* BEGIN Text section *

Friday, November 11, 2011

Biographical Questions to Consider

Source: http://learnweb.harvard.edu/alps/tfu/pop1g.cfm

Questions to Consider
These questions will guide your research. In all your work (album, essay, annotated bibliography, presentation, study guide), it should be obvious that you thought about them.
The Throughline numbers after each question suggest which Throughline each Biography Question might help you think about. After you read any source, go through this list and use information from that source to answer the questions tentatively. Write your ideas in your Process Journal.

  1. What attracts you to this person? (TL #8)
  2. A. What does this person's life show about the history and culture of the Colonial Era of American history? (TLs #1, #2, #5)
    B. What trends in colonial history can we see through this person's life? (TLs #1, #2, #5, #6, #11)

* END Text section *

Tasks and exercises:
**1)** From the biography questions page, repeat the passage between "Friday, November 11, 2011" and "#2, #5, #6, #11)", inclusive.
**2)** According to the biography questions page, where should you write your ideas after answering the questions from a source?

* BEGIN Listed records *

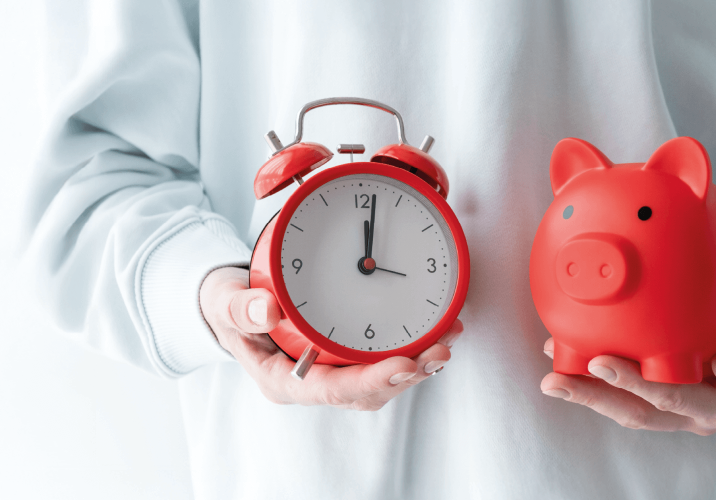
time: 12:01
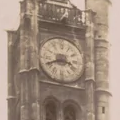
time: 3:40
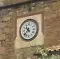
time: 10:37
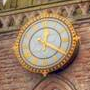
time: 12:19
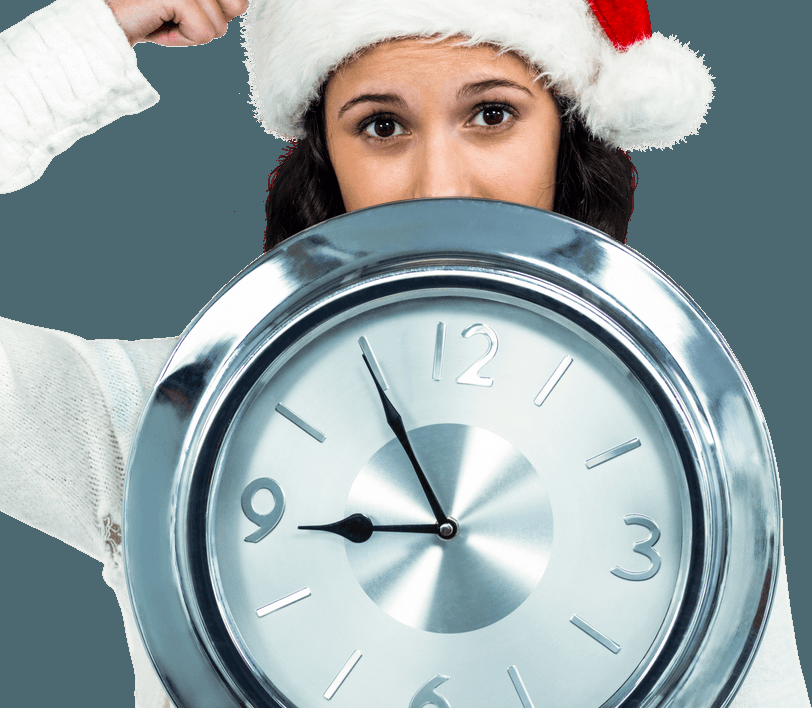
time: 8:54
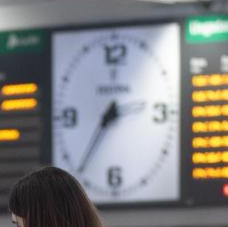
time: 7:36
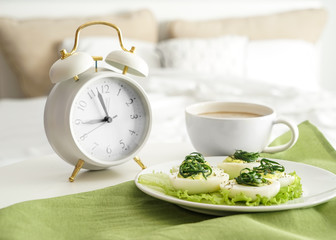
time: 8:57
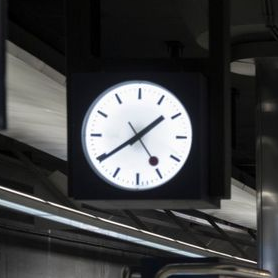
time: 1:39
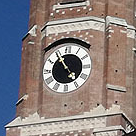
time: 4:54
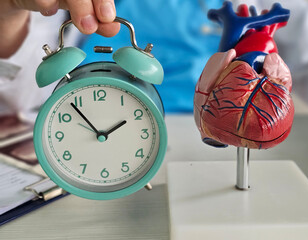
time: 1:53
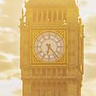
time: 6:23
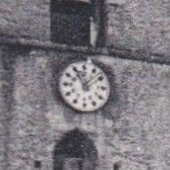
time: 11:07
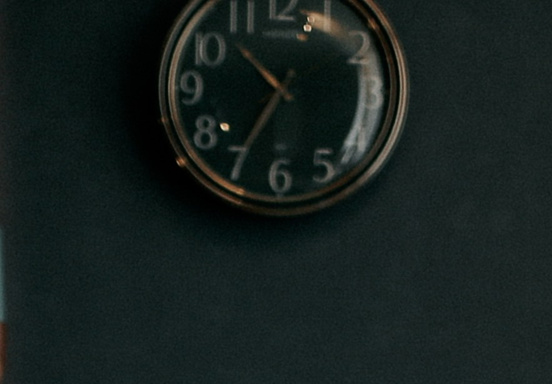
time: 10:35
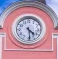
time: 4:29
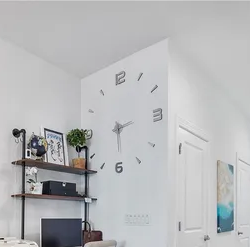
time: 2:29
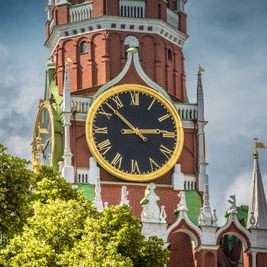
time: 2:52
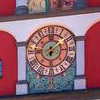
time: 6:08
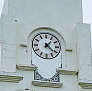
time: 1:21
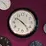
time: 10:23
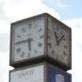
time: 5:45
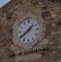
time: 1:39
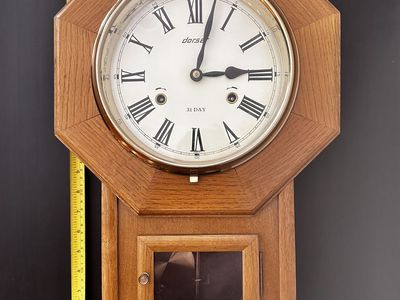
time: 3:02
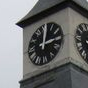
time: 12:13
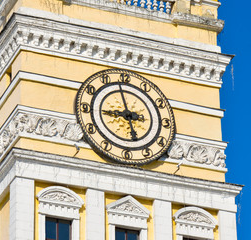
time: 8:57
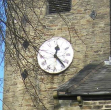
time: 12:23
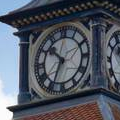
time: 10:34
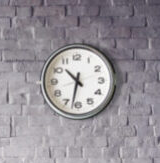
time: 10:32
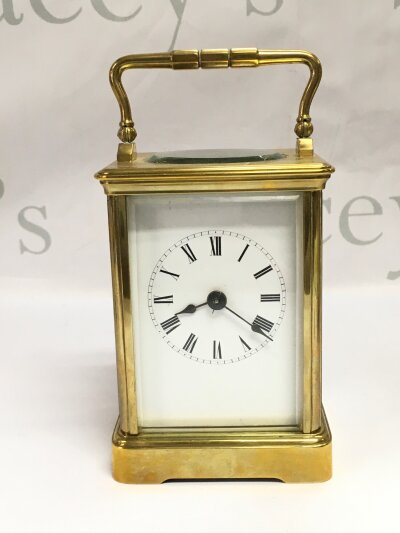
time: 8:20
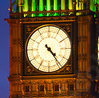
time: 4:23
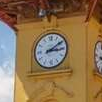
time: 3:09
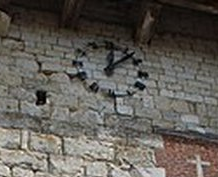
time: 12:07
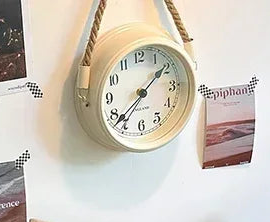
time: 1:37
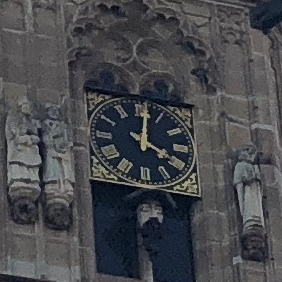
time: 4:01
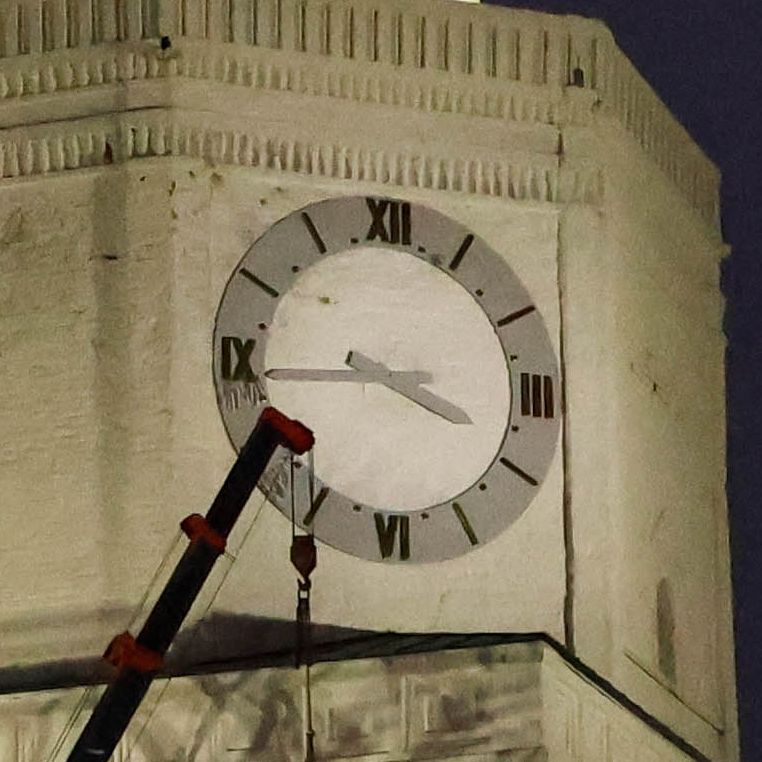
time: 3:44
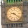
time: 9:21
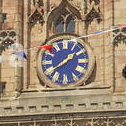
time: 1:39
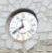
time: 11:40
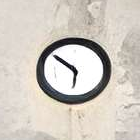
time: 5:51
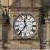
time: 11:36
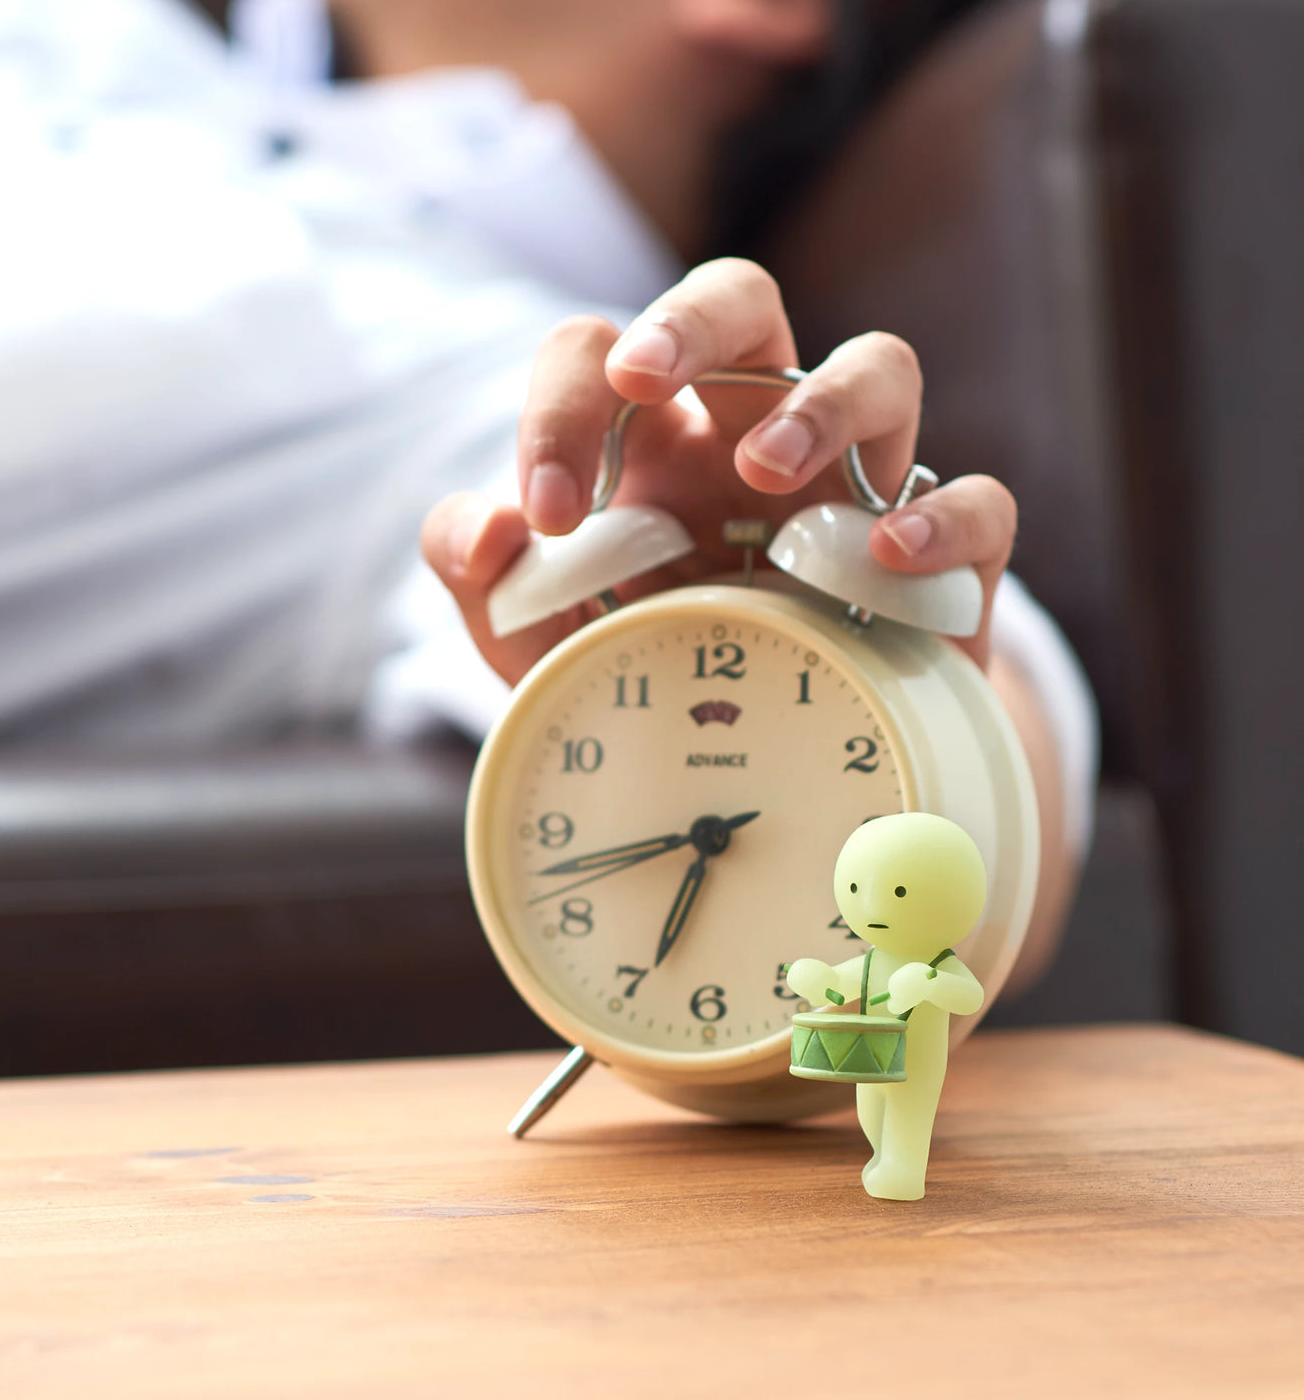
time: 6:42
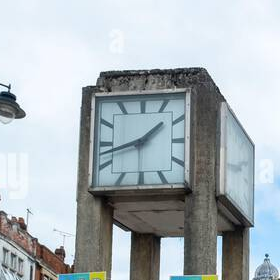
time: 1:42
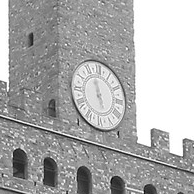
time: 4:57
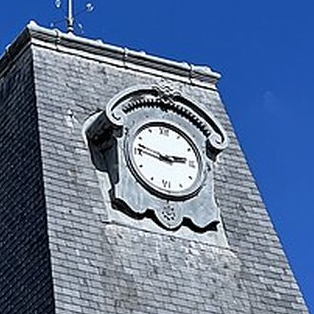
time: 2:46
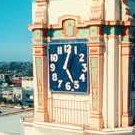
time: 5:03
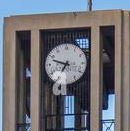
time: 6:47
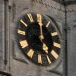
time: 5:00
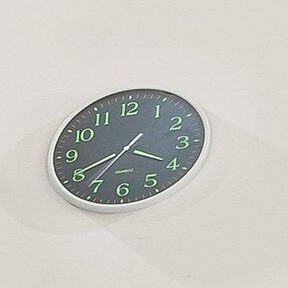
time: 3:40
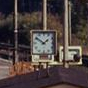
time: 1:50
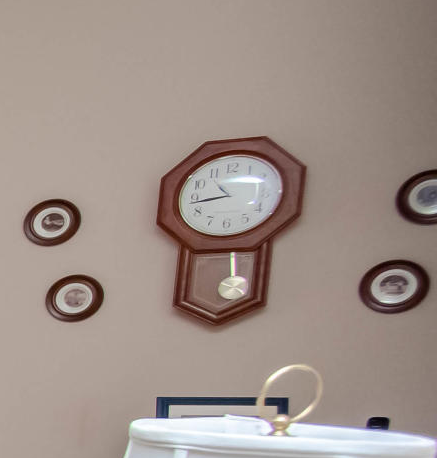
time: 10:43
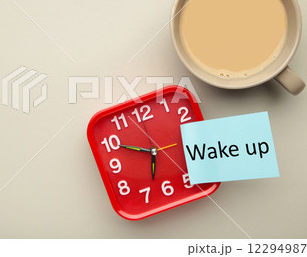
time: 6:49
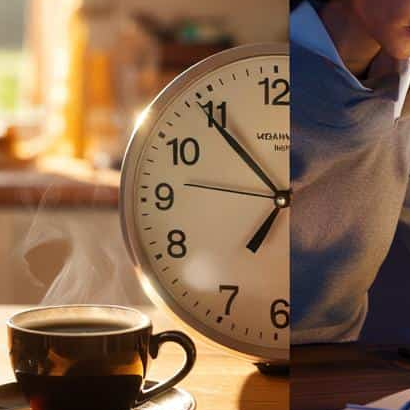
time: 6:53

* END Listed records *

Solution set:
**1)**
Friday, November 11, 2011

Biographical Questions to Consider

Source: http://learnweb.harvard.edu/alps/tfu/pop1g.cfm

Questions to Consider
These questions will guide your research. In all your work (album, essay, annotated bibliography, presentation, study guide), it should be obvious that you thought about them.
The Throughline numbers after each question suggest which Throughline each Biography Question might help you think about. After you read any source, go through this list and use information from that source to answer the questions tentatively. Write your ideas in your Process Journal.

  1. What attracts you to this person? (TL #8)
  2. A. What does this person's life show about the history and culture of the Colonial Era of American history? (TLs #1, #2, #5)
    B. What trends in colonial history can we see through this person's life? (TLs #1, #2, #5, #6, #11)

**2)** In your Process Journal.